Vector Search
Vector search enables semantic similarity searches across diverse data types such as documents, images, audio, and video. By leveraging your MySQL expertise, you can build scalable AI applications with advanced search functionality.
Get started
To get started with TiDB vector search, refer to the following tutorials:
Auto Embedding
The Auto Embedding feature lets you perform vector searches directly with plain text, without providing your own vectors. With this feature, you can insert text data directly and perform semantic searches using text queries, while TiDB automatically converts the text into vectors behind the scenes.
Currently, TiDB supports various embedding models, such as Amazon Titan, Cohere, Jina AI, OpenAI, Gemini, Hugging Face, and NVIDIA NIM. You can choose the one that best fits your needs. For more information, see Auto Embedding Overview.
Integrations
To accelerate your development, you can integrate TiDB vector search with popular AI frameworks (such as LlamaIndex and LangChain), embedding services (such as Jina AI), and ORM libraries (such as SQLAlchemy, Peewee, and Django ORM). You can choose the one that best fits your needs.
For more information, see Vector Search Integration Overview.
Text search
Unlike vector search, which focuses on semantic similarity, full-text search lets you retrieve documents for exact keywords.

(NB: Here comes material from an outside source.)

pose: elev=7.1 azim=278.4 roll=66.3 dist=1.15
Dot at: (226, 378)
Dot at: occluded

To improve the retrieval quality in RAG scenarios, you can combine vector search with full-text search.
| Scenario | Documentation |
|---|---|
| Perform keyword-based search using SQL. | Full-Text Search with SQL |
| Implement full-text search in Python applications. | Full-Text Search with Python |
| Combine vector and full-text search for better results. | Hybrid Search |
Improve performance
To optimize the performance of your vector search queries, you can follow a series of best practices, such as adding vector indexes, monitoring index build progress, reducing dimensions, excluding vector columns, and warming up indexes.

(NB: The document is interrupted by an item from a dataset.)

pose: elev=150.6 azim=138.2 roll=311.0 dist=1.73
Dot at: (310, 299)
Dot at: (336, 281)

For more information about these best practices, see Improve Vector Search Performance.
Limitations
Before implementing vector search, be aware of the following limitations:
- Maximum 16383 dimensions per vector
- Vector columns cannot be primary keys, unique indexes, or partition keys
- No direct casting between vector and other data types (use string as intermediate)
For a complete list, see Vector Search Limitations.